Stored data:
======

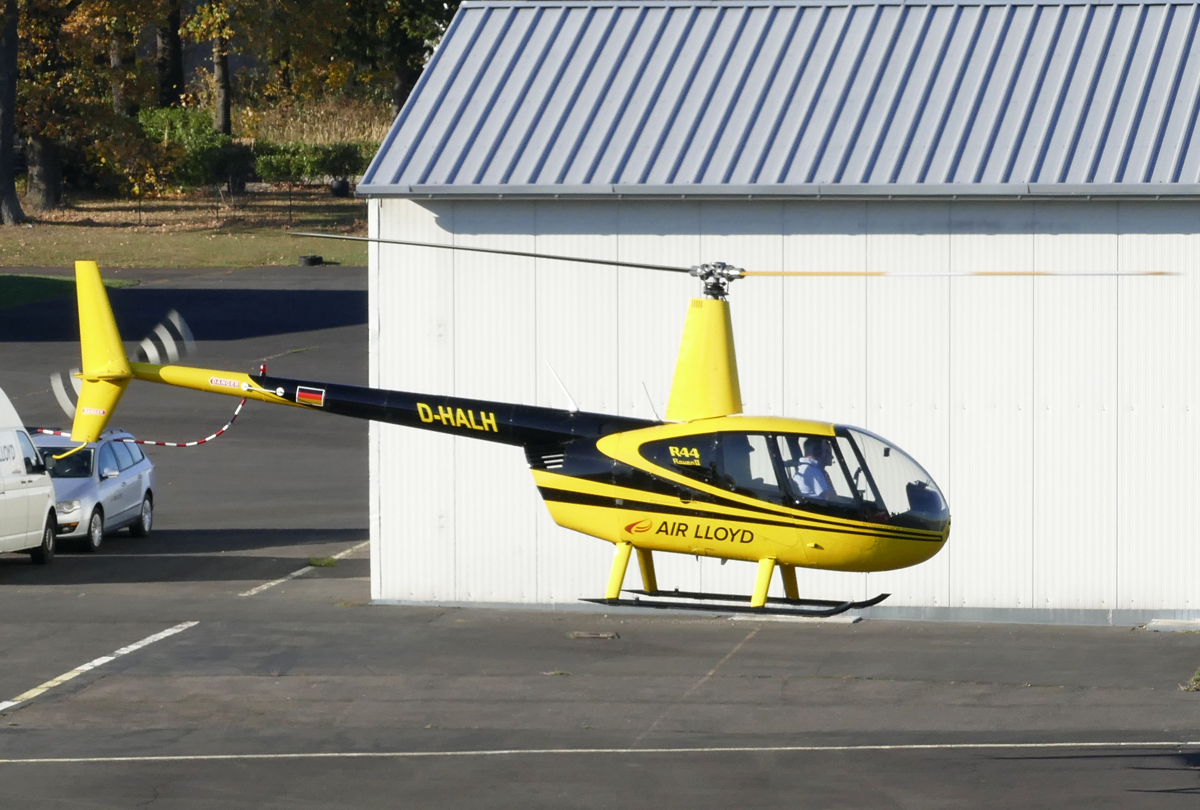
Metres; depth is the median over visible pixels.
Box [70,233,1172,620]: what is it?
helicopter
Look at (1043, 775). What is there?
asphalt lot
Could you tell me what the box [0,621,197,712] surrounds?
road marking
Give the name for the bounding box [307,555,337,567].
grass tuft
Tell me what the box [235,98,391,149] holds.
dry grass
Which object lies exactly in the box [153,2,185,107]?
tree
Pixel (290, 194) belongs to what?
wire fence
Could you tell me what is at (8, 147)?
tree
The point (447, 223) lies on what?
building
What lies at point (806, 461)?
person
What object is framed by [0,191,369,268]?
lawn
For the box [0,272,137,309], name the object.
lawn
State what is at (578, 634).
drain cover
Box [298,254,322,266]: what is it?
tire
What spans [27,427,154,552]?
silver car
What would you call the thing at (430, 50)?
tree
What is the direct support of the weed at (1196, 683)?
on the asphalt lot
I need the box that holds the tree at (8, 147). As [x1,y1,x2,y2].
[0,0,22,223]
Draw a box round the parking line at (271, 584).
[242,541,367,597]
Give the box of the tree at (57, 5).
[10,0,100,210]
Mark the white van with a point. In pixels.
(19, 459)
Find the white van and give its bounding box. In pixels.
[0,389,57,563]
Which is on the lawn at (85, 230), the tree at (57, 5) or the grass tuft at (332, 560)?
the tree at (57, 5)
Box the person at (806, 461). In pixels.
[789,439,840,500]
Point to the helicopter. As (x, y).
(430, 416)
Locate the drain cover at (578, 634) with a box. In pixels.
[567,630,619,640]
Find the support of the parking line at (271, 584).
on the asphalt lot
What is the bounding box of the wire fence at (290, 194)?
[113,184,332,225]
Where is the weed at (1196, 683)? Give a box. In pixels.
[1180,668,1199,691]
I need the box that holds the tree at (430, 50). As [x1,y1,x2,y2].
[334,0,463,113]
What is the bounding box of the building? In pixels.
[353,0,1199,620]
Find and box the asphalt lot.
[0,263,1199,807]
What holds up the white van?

======

■ **EXERCISE INSTRUCTIONS**: Every line above should be retyped exactly; the pictures do not belong in the copy.

■ **EXPECTED OUTPUT**:
Metres; depth is the median over visible pixels.
Box [70,233,1172,620]: what is it?
helicopter
Look at (1043, 775). What is there?
asphalt lot
Could you tell me what the box [0,621,197,712] surrounds?
road marking
Give the name for the bounding box [307,555,337,567].
grass tuft
Tell me what the box [235,98,391,149] holds.
dry grass
Which object lies exactly in the box [153,2,185,107]?
tree
Pixel (290, 194) belongs to what?
wire fence
Could you tell me what is at (8, 147)?
tree
The point (447, 223) lies on what?
building
What lies at point (806, 461)?
person
What object is framed by [0,191,369,268]?
lawn
For the box [0,272,137,309], name the object.
lawn
State what is at (578, 634).
drain cover
Box [298,254,322,266]: what is it?
tire
What spans [27,427,154,552]?
silver car
What would you call the thing at (430, 50)?
tree
What is the direct support of the weed at (1196, 683)?
on the asphalt lot
I need the box that holds the tree at (8, 147). As [x1,y1,x2,y2].
[0,0,22,223]
Draw a box round the parking line at (271, 584).
[242,541,367,597]
Give the box of the tree at (57, 5).
[10,0,100,210]
Mark the white van with a point. In pixels.
(19, 459)
Find the white van and give its bounding box. In pixels.
[0,389,57,563]
Which is on the lawn at (85, 230), the tree at (57, 5) or the grass tuft at (332, 560)?
the tree at (57, 5)
Box the person at (806, 461). In pixels.
[789,439,840,500]
Point to the helicopter. As (x, y).
(430, 416)
Locate the drain cover at (578, 634) with a box. In pixels.
[567,630,619,640]
Find the support of the parking line at (271, 584).
on the asphalt lot
What is the bounding box of the wire fence at (290, 194)?
[113,184,332,225]
Where is the weed at (1196, 683)? Give a box. In pixels.
[1180,668,1199,691]
I need the box that holds the tree at (430, 50). As [x1,y1,x2,y2].
[334,0,463,113]
What is the bounding box of the building? In pixels.
[353,0,1199,620]
Find and box the asphalt lot.
[0,263,1199,807]
What holds up the white van?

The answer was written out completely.